Outline
While working on exercise 11, chapter 1 in Awodey's "Category theory" (p. 27, 2nd ed.), I came across what I perceive as a peculiarity of the UMP of free monoids. First, the notation: We are trying to "construct" the free monoid functor $$\mathbf{M} : \mathbf{Sets} \to \mathbf{Mon},$$ and my functions will be $$f : A \to B $$ $$ g : B \to C.$$
The injection functions from a set $A$ to its free monoid $\mathbf{M}A$ are denoted $$ \iota_A : A \to \mathbf{M}A .$$
Problem
My problem as I see it is that I cannot construct the free monoid functor without the "injection functions" $\iota_A, \iota_B$ : one has to apply the UMP to $\iota_B \circ f$, not to $f$. Thus it is hard to prove $$\mathbf{M}(g \circ f) = \mathbf{M}g \circ \mathbf{M}f$$
since one has to work with $$\mathbf{M}(\iota_C \circ g \circ f) .$$
I am able to prove a variant; briefly, $$ \mathbf{M}((\iota_C \circ g) \circ f) = \mathbf{M}(\iota_C \circ g) \circ \mathbf{M}(\iota_B \circ f), $$ but it feels rather unsatisfying to say "It's a functor, if one disregards that one has to inject the elements from the base sets into the monoid as the final step" (this sentence is modulo nitpicking).
Question
How should I resolve this?
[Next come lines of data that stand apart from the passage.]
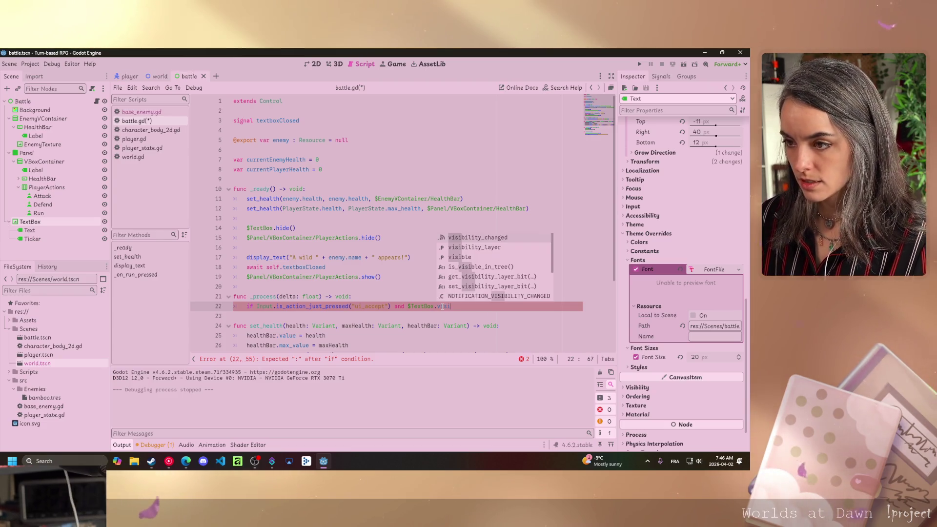
{"action": "key", "text": "Down"}
{"action": "key", "text": "Down"}
{"action": "key", "text": "Return"}
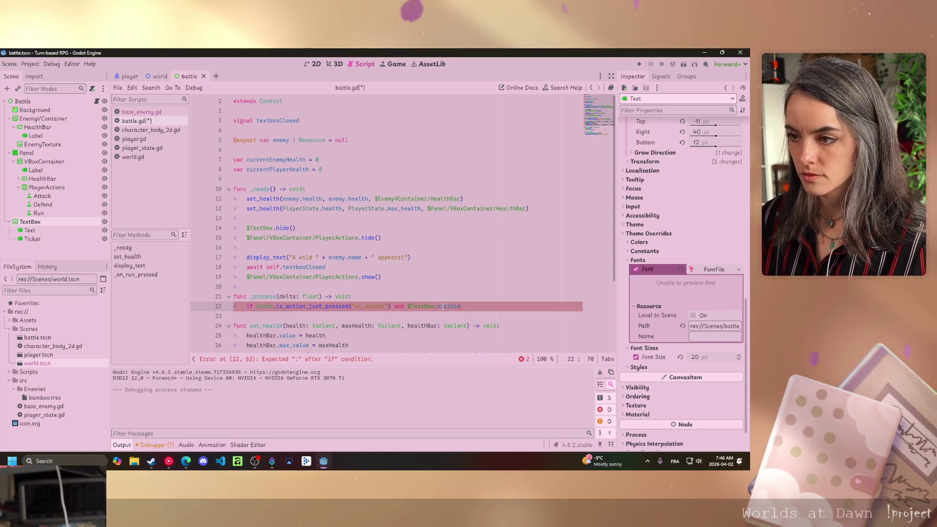
{"action": "key", "text": "Return"}
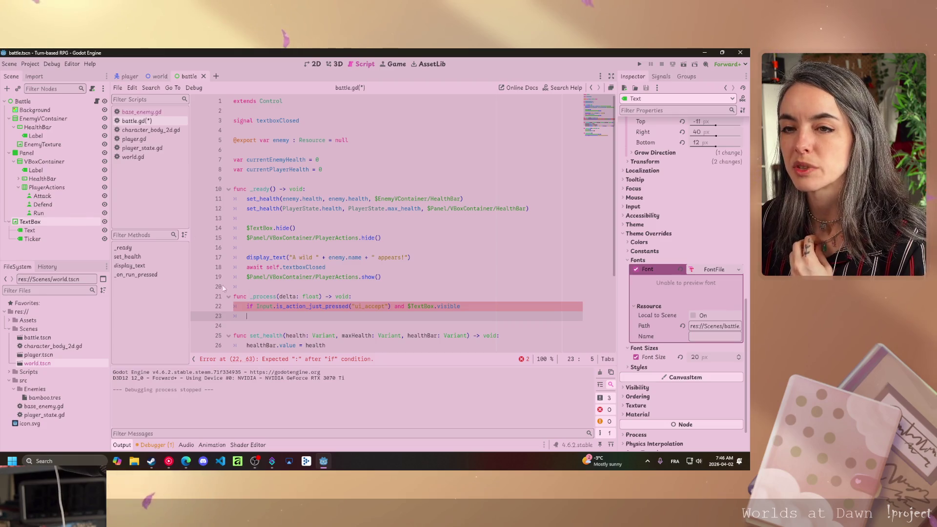
Add $TextBox.hide() on line 23 inside the if-block
{"action": "left_click_drag", "start_coordinate": [29, 221], "coordinate": [296, 315]}
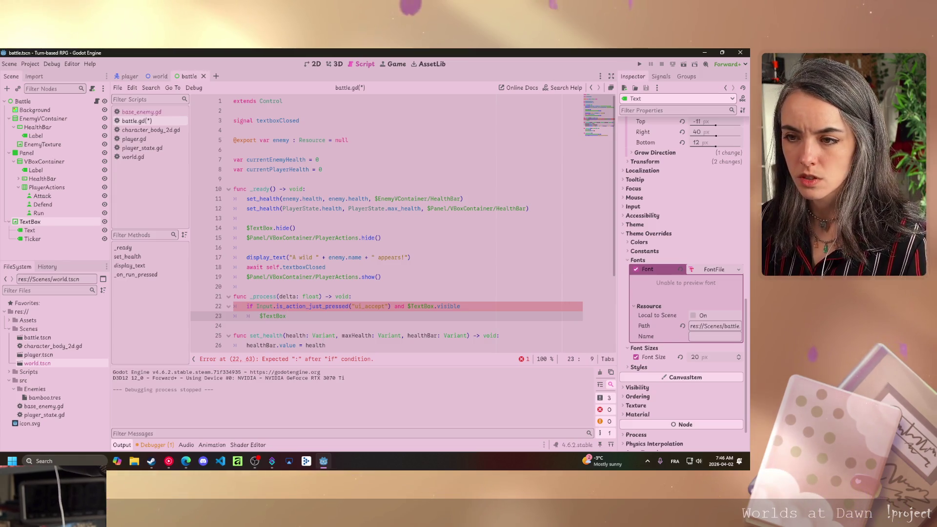
{"action": "left_click", "coordinate": [303, 316]}
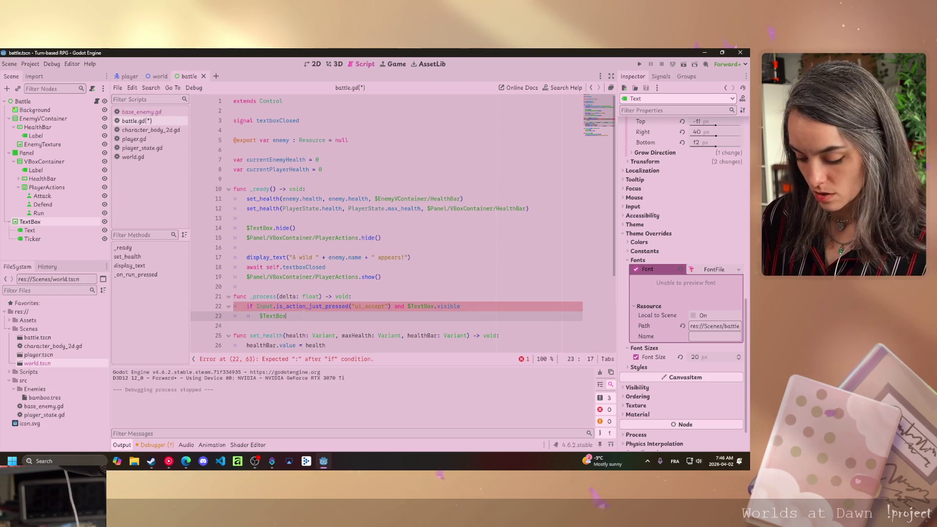
{"action": "type", "text": "."}
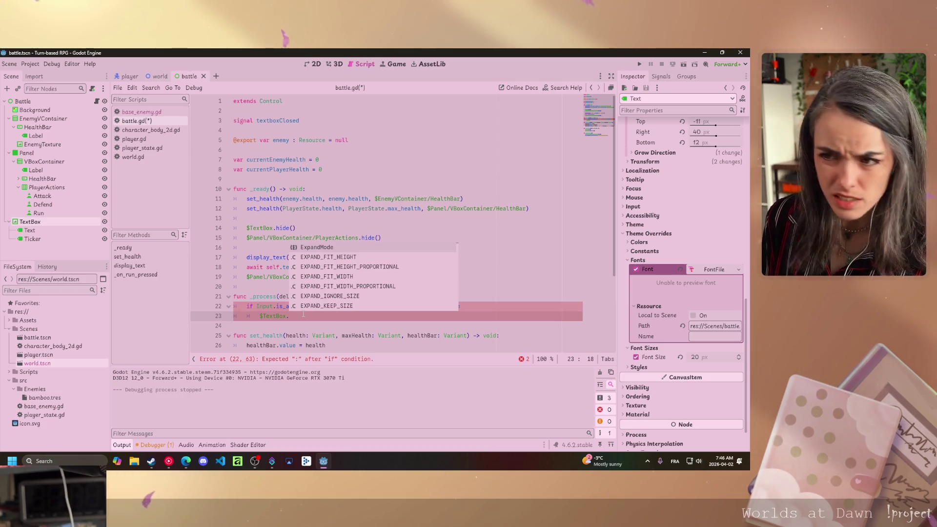
{"action": "type", "text": "hide"}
Am I plainly wrong, or do I have to take the handwavy approach and laugh the matter off, saying "details, details"? I usually find that I can resolve these things with a bit of work, but this one eludes me.
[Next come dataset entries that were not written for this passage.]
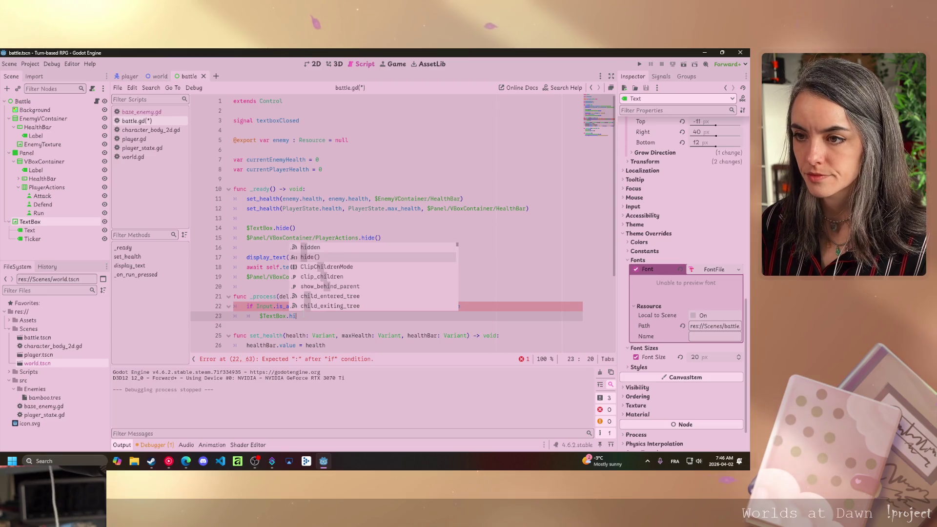
{"action": "key", "text": "Return"}
{"action": "key", "text": "Return"}
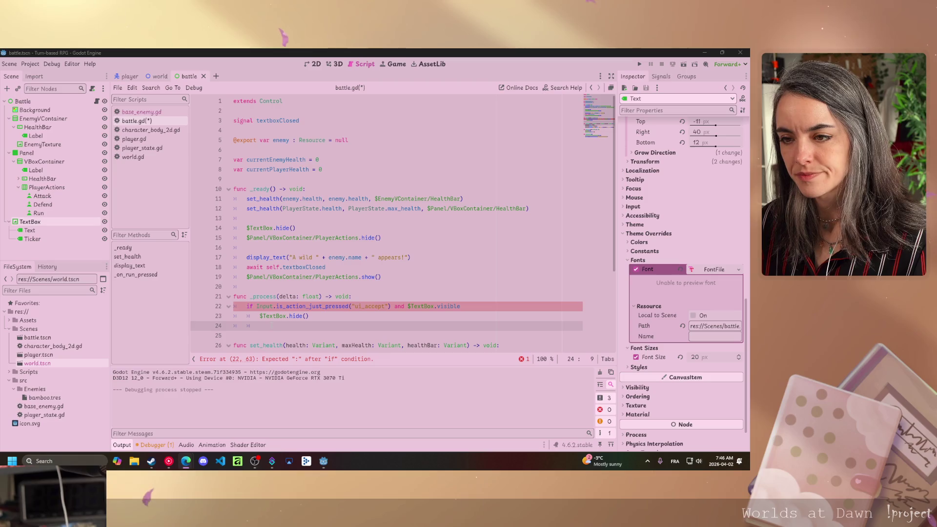
Add emit_signal("textboxClosed") on the next line
{"action": "type", "text": "emit"}
{"action": "key", "text": "Return"}
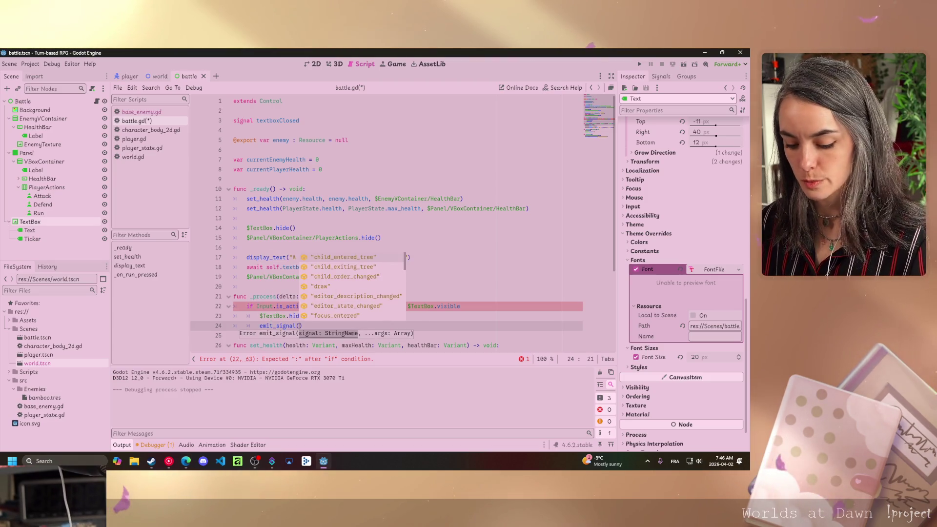
{"action": "type", "text": "textboxClosed\""}
{"action": "key", "text": "Return"}
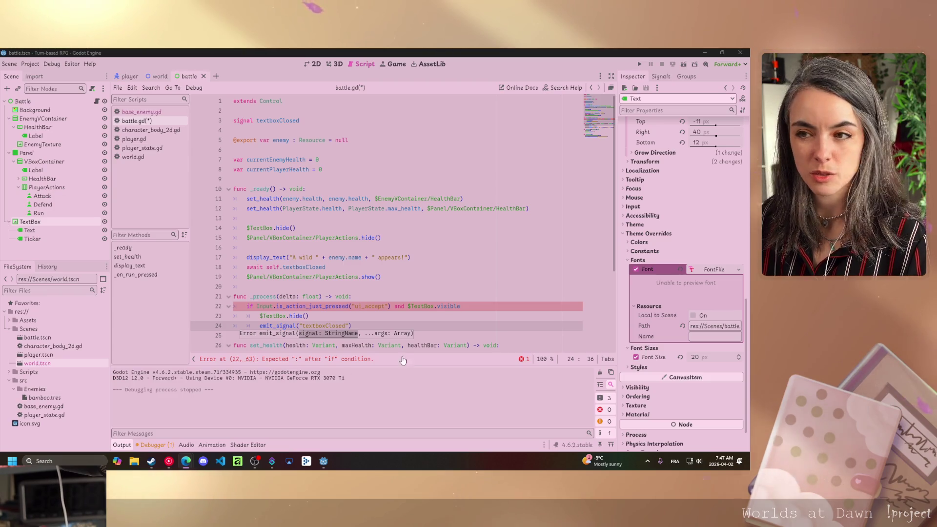
{"action": "left_click", "coordinate": [378, 308]}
We have: $M(g \circ f)$ is the unique morphism $h: M(A) \to M(C)$ such that $i_C \circ g \circ f = h \circ i_A$.
Now, $M(g) \circ M(f)$ is a morphism $M(A) \to M(C)$. Moreover we have $M(g) \circ M(f) \circ i_A = M(g) \circ i_B \circ f = i_C \circ g \circ f$.
So $M(g \circ f) = M(g) \circ M(f)$.